:: The data

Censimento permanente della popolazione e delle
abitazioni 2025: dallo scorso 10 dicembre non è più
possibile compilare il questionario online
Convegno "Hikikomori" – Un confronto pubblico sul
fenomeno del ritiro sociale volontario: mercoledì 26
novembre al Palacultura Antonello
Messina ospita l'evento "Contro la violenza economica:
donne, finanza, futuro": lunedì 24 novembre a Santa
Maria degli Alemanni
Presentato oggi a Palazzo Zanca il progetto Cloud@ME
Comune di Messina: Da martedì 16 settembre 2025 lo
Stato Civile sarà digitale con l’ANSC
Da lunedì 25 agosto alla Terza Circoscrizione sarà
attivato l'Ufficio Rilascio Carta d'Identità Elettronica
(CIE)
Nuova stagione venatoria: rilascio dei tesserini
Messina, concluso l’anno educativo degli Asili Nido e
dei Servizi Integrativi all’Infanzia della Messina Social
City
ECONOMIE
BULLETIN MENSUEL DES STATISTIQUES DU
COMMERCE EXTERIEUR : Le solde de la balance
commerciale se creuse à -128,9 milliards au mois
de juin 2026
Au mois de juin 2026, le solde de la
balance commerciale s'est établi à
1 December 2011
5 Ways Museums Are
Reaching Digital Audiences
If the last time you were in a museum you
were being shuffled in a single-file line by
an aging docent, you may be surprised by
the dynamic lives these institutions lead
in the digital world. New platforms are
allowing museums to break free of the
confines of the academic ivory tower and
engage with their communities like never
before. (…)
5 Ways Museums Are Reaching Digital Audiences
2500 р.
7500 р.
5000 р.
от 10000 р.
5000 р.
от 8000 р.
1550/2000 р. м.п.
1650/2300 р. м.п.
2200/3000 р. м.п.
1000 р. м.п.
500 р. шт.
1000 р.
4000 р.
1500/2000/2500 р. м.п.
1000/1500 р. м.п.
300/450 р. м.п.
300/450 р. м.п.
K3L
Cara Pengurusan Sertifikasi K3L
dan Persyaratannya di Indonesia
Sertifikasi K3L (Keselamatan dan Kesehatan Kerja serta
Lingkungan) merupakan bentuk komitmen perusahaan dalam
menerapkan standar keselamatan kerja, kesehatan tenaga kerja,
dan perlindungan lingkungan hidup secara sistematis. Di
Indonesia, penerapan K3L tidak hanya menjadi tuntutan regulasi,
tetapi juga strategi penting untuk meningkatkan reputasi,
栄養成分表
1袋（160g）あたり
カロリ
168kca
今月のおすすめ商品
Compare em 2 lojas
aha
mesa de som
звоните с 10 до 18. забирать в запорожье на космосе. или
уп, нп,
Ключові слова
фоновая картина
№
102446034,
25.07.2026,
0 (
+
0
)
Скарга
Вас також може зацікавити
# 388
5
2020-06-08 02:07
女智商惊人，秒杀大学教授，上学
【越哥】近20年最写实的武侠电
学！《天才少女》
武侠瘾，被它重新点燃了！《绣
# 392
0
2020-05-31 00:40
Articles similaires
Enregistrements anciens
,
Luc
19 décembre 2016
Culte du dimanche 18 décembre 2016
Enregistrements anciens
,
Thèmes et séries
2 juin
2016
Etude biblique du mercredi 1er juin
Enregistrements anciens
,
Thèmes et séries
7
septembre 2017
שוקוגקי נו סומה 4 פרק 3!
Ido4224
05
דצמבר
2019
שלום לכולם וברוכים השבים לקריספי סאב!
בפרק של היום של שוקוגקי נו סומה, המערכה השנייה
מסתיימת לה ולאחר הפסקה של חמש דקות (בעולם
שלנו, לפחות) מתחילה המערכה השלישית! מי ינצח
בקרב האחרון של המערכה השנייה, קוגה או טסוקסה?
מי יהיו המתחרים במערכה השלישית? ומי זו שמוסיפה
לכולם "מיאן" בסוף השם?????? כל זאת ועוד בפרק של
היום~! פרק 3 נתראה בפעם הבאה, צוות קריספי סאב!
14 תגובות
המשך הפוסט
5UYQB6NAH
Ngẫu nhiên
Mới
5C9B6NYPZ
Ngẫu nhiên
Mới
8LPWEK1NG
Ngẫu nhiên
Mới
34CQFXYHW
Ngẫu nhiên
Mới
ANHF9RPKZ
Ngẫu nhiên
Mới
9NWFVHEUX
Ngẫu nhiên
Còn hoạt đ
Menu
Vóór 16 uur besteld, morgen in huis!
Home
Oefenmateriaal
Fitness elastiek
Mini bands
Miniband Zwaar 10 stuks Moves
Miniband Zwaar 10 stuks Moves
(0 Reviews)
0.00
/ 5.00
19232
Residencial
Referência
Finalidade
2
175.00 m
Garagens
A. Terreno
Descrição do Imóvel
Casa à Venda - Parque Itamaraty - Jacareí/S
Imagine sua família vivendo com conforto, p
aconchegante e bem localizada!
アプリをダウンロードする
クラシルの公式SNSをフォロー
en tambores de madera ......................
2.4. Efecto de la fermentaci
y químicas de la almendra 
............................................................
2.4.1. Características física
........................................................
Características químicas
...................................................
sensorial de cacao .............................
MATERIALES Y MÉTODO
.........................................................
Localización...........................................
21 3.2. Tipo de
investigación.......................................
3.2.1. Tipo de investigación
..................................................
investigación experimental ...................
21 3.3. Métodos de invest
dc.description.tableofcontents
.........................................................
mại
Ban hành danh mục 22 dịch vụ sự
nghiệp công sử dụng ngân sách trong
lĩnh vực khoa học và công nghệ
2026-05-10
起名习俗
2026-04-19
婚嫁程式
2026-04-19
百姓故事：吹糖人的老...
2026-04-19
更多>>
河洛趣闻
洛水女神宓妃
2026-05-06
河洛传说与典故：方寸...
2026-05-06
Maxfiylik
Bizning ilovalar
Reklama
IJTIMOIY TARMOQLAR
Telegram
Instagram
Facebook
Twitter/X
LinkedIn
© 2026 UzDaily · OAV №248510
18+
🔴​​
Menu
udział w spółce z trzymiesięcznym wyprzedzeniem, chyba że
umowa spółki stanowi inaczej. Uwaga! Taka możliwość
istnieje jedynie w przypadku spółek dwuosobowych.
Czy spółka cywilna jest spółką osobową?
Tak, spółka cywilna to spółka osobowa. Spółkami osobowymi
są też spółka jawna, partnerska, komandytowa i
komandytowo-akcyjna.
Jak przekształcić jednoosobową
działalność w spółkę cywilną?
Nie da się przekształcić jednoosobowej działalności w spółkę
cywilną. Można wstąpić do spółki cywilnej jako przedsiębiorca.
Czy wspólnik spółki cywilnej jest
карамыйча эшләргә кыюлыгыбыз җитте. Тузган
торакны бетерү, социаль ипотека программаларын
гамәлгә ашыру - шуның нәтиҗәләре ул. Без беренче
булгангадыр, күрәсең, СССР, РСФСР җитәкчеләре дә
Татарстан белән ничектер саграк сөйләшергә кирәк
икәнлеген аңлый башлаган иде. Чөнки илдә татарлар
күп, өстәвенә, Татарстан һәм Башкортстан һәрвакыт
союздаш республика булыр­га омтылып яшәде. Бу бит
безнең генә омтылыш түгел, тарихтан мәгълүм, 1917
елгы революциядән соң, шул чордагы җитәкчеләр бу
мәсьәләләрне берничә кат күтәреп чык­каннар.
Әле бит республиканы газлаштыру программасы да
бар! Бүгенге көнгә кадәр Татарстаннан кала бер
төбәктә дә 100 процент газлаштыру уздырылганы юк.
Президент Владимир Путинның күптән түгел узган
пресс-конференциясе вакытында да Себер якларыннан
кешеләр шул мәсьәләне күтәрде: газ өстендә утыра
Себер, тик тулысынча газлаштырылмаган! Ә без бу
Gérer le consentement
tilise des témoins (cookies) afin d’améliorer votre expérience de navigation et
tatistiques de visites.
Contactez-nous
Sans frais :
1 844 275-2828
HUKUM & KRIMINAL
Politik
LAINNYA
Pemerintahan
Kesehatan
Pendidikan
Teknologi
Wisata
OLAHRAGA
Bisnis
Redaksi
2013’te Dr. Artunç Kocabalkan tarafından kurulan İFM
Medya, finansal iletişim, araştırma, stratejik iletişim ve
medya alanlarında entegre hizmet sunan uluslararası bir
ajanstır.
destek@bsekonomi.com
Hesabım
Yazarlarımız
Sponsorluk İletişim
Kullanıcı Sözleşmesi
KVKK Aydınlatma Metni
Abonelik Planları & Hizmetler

::::

## [Exercise directions]
Go through the entries above and tally each line that has the word "השנייה"; reply with the tally and nothing else.

## [Answer]
2